A panel of real estate investors convened by commercial real estate association NAIOP feels the sector will need to brace for high – and potentially higher – interest rates through 2023 as inflation persists.

The thinking is in line with signals the Bank of Canada sent when it raised its rate Jan. 25 to 4.5 per cent and left the door open to hiking the policy rate as needed if inflation data warranted.

“The bank isn’t going to lower rates as quickly as we think. They’re really watching inflation, and it’s going to take time for this to play out,” Alex Messina, vice-president, acquisitions with Nicola Wealth Real Estate in Vancouver said during the Feb. 9 breakfast meeting of the Vancouver chapter of NAIOP.

While inflation rate peaked at 8.1 per cent last June and since trended down to 6.1 per cent in December, it remains well above the target rate of two per cent. It’s also stubbornly high in the U.S., averaging eight per cent last year but trended down to 6.4 per cent in January.

This concerned Vera Liu, director, investments with KingSett Capital Co. of Toronto, who expects at least one more minor hike in Canada this year. The Bank of Canada’s next policy announcement is scheduled for Mar. 8, followed by the Federal Reserve Mar. 21.

“Yes, the interest rate increases have controlled some basket of goods and services but not a lot of others, and also we just don’t have the luxury of existing outside our neighbours to the south,” she said. “If the Fed decides to hike another 25, another 50 [basis points], I really can’t see us not following suit.”

Various members of the Federal Reserve in the U.S. favour further increases to rein in inflation. The current rate is in the range of 4.75 per cent but a survey last week of economists by the Reuters news agency indicates that many expect at least two more hikes in the U.S. that could see it reach 5.25 per cent. The survey indicated no anticipation of a reduction until at least next year. High inflation is the primary issue.

Statistics Canada will release January inflation data for Canada on Feb. 21.

In the meantime, there’s plenty of capital waiting to be deploy, and NAIOP panellists are willing to do so – if the numbers work out.

“When interest rates started rising quickly, you knew there was a car crash coming down the road but you didn’t know if was a fender-bender or a 10-car pile-up, so what’re you going to do? You’re going to pump the brakes, and I think that’s what all of us did,” Messina said.

While the market hasn’t yet turned into a massive pileup, he said. “Interest rates have really sucked the wind out of the market” as a slowdown in deals shows. According to Altus Group, investment in the Metro Vancouver market was down four per cent through the first nine months of the year driven by a 39 per cent decrease in the third quarter. The slowdown continued through the fourth quarter.

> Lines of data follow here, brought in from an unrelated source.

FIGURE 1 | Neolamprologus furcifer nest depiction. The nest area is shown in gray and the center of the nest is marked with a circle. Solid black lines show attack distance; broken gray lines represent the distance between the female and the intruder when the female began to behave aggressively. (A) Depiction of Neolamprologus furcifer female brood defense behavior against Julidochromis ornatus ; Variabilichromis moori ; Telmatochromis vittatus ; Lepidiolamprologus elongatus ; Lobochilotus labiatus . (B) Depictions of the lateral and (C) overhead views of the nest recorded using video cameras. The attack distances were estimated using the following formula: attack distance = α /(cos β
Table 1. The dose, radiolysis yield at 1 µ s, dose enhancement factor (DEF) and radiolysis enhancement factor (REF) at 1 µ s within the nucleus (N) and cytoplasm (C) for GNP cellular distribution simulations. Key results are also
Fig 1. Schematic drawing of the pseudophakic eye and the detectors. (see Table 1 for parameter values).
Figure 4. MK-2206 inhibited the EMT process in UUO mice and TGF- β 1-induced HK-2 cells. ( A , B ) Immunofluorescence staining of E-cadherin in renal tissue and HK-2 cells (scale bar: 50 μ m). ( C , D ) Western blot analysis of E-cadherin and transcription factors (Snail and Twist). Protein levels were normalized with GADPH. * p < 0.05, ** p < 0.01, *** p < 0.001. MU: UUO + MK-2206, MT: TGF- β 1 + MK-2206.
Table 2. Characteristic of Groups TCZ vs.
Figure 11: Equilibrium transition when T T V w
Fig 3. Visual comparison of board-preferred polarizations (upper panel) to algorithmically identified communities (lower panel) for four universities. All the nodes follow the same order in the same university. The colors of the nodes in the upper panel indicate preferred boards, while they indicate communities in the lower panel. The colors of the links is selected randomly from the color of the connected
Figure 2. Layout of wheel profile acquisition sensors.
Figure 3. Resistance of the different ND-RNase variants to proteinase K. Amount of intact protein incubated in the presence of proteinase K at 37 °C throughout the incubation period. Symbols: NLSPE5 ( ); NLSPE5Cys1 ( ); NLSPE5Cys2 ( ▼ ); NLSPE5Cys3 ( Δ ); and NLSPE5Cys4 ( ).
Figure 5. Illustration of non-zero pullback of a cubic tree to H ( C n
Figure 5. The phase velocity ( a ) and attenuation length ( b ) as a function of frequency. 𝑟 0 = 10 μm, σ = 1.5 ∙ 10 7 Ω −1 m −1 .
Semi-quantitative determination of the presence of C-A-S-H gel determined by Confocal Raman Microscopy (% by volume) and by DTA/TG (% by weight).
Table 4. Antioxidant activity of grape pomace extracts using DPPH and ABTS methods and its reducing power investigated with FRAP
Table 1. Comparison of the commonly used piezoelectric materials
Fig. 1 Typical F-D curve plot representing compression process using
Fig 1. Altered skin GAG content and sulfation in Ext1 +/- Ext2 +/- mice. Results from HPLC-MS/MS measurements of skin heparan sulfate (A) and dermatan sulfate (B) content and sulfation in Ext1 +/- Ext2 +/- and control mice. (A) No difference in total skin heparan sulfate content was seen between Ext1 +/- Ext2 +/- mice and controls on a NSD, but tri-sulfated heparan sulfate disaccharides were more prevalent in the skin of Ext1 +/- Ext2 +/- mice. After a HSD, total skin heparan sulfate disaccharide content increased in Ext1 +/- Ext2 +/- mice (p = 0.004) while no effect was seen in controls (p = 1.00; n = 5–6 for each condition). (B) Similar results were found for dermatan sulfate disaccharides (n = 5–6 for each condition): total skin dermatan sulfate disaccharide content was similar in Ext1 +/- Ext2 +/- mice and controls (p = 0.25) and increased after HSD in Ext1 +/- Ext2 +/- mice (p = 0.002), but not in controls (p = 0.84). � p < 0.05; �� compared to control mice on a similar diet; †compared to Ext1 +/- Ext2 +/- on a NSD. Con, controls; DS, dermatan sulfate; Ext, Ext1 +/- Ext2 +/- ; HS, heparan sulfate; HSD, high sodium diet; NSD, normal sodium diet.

“What we’re waiting for is interest rates to start levelling off,” Messina said.

While the end is in sight, the new cost of doing business require a more strategic approach.

Despite inflation generally being positive for real estate owners, the cost of financing and sharp rise in operating costs has squeezed margins. This hurts institutional investors with targets to meet for their funds, such as KingSett.

“Revenue hasn’t increased enough to justify all that, and at the end of the day my fund targets are still the same,” Liu said. “We haven’t pumped the brakes, but we are trying to be a little more strategic.”